= I, being born a woman and distressed =

1923 poem by Edna St. Vincent Millay

"I, being born a woman and distressed" is a poem by American author Edna St. Vincent Millay. The poem appeared in Millay's 1923 collection The Harp-Weaver and Other Poems. The first-person speaker of the fourteen-line, Italian sonnet addresses a potential lover. She confesses to an intense physical attraction but denies the possibility of any emotional or intellectual connection.

==Text==

I, being born a woman and distressed
By all the needs and notions of my kind,
Am urged by your propinquity to find
Your person fair, and feel a certain zest
To bear your body's weight upon my breast:
So subtly is the fume of life designed,
To clarify the pulse and cloud the mind,
And leave me once again undone, possessed.
Think not for this, however, the poor treason
Of my stout blood against my staggering brain,
I shall remember you with love, or season
My scorn with pity,—let me make it plain:
I find this frenzy insufficient reason
For conversation when we meet again.

==Interpretations==
The speaker of the poem openly describes her "zest/To bear [another person's] body's weight upon [her] breast" in a physical "frenzy" (Millay 4-5, 13). This blunt admission of female sexual desire in a woman's voice has led some readers to view the sonnet as a "frank, feminist poem" in which Millay "acknowledg[es] her biological needs as a woman that leave her 'undone, possessed.'" What is perhaps more groundbreaking than the honesty with which Millay describes sexual desire is her speaker's refusal to couple desire with love; the physical is "insufficient reason/For conversation when [the lovers] meet again" (Millay 13-14). She offers her sexual partner neither "love" nor "pity" (Millay 11, 12). This poem might serve as evidence that Millay truly was an emblem of the New Woman in "pursuit of authentic intimate relations without interference from artificial constraints, legal or social, or their psychological residue, jealousy."

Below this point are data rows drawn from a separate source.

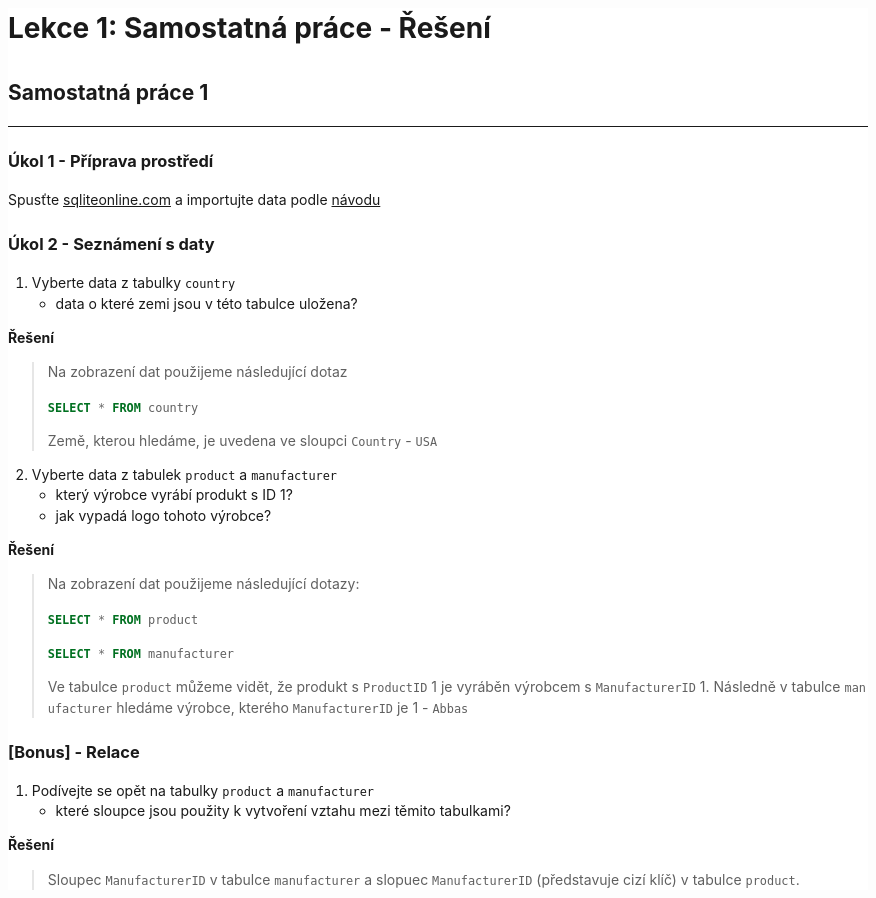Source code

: # Lekce 1: Samostatná práce - Řešení

## Samostatná práce 1
---

### Úkol 1 - Příprava prostředí

Spusťte [sqliteonline.com](https://sqliteonline.com/) a importujte data podle [návodu](Data-Analysis-Fundamentals/2_SQL/sql.md)

### Úkol 2 - Seznámení s daty

1. Vyberte data z tabulky `country`
    - data o které zemi jsou v této tabulce uložena?

**Řešení**
> Na zobrazení dat použijeme následující dotaz
> 
> ```sql 
> SELECT * FROM country
> ```
>
> Země, kterou hledáme, je uvedena ve sloupci  `Country` - `USA`

2. Vyberte data z tabulek `product` a `manufacturer`
    - který výrobce vyrábí produkt s ID 1? 
    - jak vypadá logo tohoto výrobce?

**Řešení**
> Na zobrazení dat použijeme následující dotazy:
> 
> ```sql
> SELECT * FROM product
> ```
>
> ```sql
> SELECT * FROM manufacturer
> ```
>
> Ve tabulce `product` můžeme vidět, že produkt s `ProductID` 1 je vyráběn výrobcem s `ManufacturerID` 1. Následně v tabulce `manufacturer` hledáme výrobce, kterého `ManufacturerID` je 1 - `Abbas`

### [Bonus] - Relace

1. Podívejte se opět na tabulky `product` a `manufacturer` 
    - které sloupce jsou použity k vytvoření vztahu mezi těmito tabulkami?

**Řešení**
> Sloupec `ManufacturerID` v tabulce `manufacturer` a slopuec `ManufacturerID` (představuje cizí klíč) v tabulce `product`.
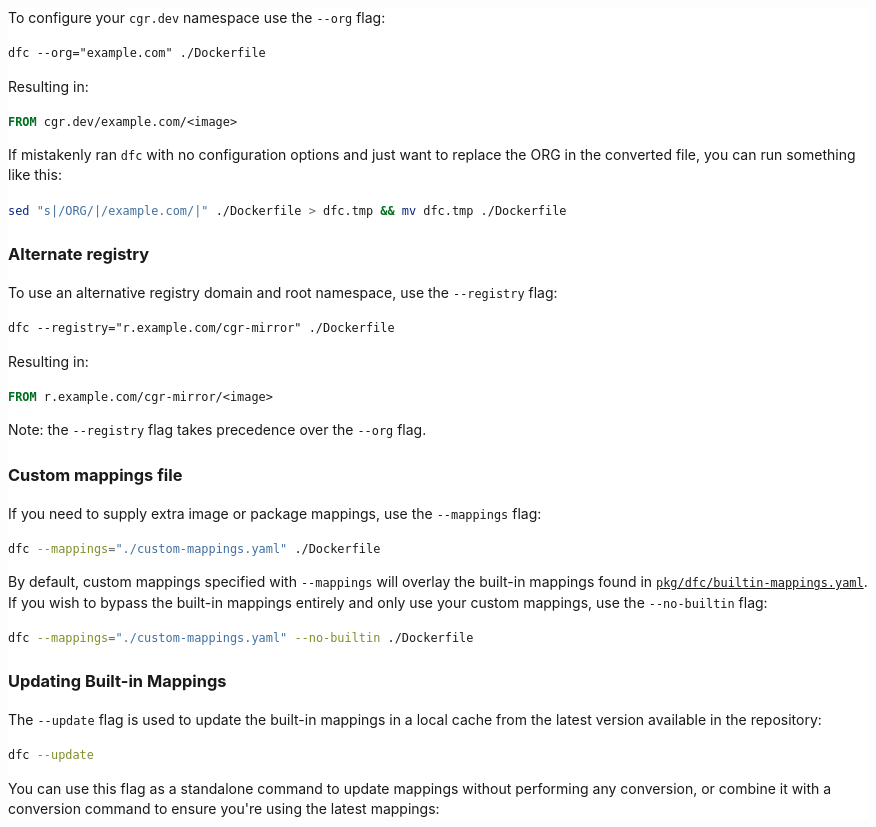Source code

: To configure your `cgr.dev` namespace use the `--org` flag:

```
dfc --org="example.com" ./Dockerfile
```

Resulting in:

```Dockerfile
FROM cgr.dev/example.com/<image>
```

If mistakenly ran `dfc` with no configuration options and just want to replace the ORG
in the converted file, you can run something like this:

```sh
sed "s|/ORG/|/example.com/|" ./Dockerfile > dfc.tmp && mv dfc.tmp ./Dockerfile
```

### Alternate registry

To use an alternative registry domain and root namespace, use the `--registry` flag:

```
dfc --registry="r.example.com/cgr-mirror" ./Dockerfile
```

Resulting in:

```Dockerfile
FROM r.example.com/cgr-mirror/<image>
```

Note: the `--registry` flag takes precedence over the `--org` flag.

### Custom mappings file

If you need to supply extra image or package mappings, use the `--mappings` flag:

```sh
dfc --mappings="./custom-mappings.yaml" ./Dockerfile
```

By default, custom mappings specified with `--mappings` will overlay the built-in mappings found in [`pkg/dfc/builtin-mappings.yaml`](./pkg/dfc/builtin-mappings.yaml). If you wish to bypass the built-in mappings entirely and only use your custom mappings, use the `--no-builtin` flag:

```sh
dfc --mappings="./custom-mappings.yaml" --no-builtin ./Dockerfile
```

### Updating Built-in Mappings

The `--update` flag is used to update the built-in mappings in a local cache from the latest version available in the repository:

```sh
dfc --update
```

You can use this flag as a standalone command to update mappings without performing any conversion, or combine it with a conversion command to ensure you're using the latest mappings:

Rather than interpreting the conflict of the poem as an interpersonal one, some critics view the conflict as an internalized "battle of blood against brain." The body may "cloud the mind" of the speaker, but her "staggering brain" loses to her own "stout blood," not to her lover's moves in some sexual contest (Millay 7, 10). By positioning the woman as subject, not object, Millay simultaneously fulfills and subverts the conventions of the sonnet.